We didn’t do that work. We cannot do that work. Because remember, if we cannot pull the weeds and consign them to the fire, we also are not commanded to harvest the good grain. That all belongs to the angels. We don’t do anything in this relationship. We are the slaves who sleep. Who notice. But we have no actual role. It happens without us.
But we know the work of salvation is done. Sisters and brothers, we know that it is done! Jesus does it!
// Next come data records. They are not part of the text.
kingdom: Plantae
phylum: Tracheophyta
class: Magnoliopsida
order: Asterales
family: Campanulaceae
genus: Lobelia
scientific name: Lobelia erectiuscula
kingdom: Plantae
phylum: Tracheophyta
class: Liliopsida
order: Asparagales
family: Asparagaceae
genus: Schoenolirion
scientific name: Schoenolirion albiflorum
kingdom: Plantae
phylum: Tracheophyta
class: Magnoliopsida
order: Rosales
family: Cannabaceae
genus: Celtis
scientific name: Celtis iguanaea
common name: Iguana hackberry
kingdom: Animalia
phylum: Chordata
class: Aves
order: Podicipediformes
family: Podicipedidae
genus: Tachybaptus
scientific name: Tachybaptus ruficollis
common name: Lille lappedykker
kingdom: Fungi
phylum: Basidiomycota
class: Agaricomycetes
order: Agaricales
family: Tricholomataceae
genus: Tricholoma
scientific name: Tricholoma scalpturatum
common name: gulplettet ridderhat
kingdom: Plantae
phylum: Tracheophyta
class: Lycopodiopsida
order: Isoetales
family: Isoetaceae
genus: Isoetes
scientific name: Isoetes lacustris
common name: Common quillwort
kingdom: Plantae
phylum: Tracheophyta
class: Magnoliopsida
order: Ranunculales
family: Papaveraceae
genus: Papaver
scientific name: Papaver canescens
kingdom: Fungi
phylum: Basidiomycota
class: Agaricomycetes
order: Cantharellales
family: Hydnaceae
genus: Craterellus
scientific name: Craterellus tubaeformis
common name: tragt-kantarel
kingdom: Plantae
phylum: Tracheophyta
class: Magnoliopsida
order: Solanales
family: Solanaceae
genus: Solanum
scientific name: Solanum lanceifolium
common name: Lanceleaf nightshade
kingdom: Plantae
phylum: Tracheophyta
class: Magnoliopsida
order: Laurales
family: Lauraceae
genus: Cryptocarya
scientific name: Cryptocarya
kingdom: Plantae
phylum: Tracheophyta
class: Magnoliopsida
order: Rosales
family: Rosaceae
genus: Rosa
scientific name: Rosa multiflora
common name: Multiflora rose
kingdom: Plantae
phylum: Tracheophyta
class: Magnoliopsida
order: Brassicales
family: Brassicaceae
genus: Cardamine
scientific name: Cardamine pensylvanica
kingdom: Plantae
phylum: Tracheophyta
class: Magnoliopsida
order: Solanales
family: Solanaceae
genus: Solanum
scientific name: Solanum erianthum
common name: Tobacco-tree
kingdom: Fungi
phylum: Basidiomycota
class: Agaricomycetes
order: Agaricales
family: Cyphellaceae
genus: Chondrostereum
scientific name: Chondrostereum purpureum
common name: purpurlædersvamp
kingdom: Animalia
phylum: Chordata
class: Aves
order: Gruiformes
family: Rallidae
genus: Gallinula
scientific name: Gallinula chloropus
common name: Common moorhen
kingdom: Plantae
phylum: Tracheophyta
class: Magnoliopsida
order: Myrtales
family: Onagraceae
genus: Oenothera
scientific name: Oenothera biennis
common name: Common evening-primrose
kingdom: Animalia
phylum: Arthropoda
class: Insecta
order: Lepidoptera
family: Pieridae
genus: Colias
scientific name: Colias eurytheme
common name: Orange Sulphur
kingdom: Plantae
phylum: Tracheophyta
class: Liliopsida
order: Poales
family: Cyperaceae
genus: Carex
I cannot honestly tell you what that really means — because we still suffer, we still grow old, get sick, we die — but somehow I know that in the life, death and resurrection of Jesus Christ, all of the suffering we experience, all of it is worthless, and death, which looms so darkly as the final word which answers all questions and solves all problems, is overcome and has no power. I don’t know what it means, I cannot explain it, but I know it’s true, I have lived in it, and so I wait in patience, trusting in God.
That’s us, brothers and sisters, the people who wait patiently while others do the work. Knowing that the world is in the process of being remade, not by us, not by our hands, but by the Grace and mercy of God. The Grace and mercy of God.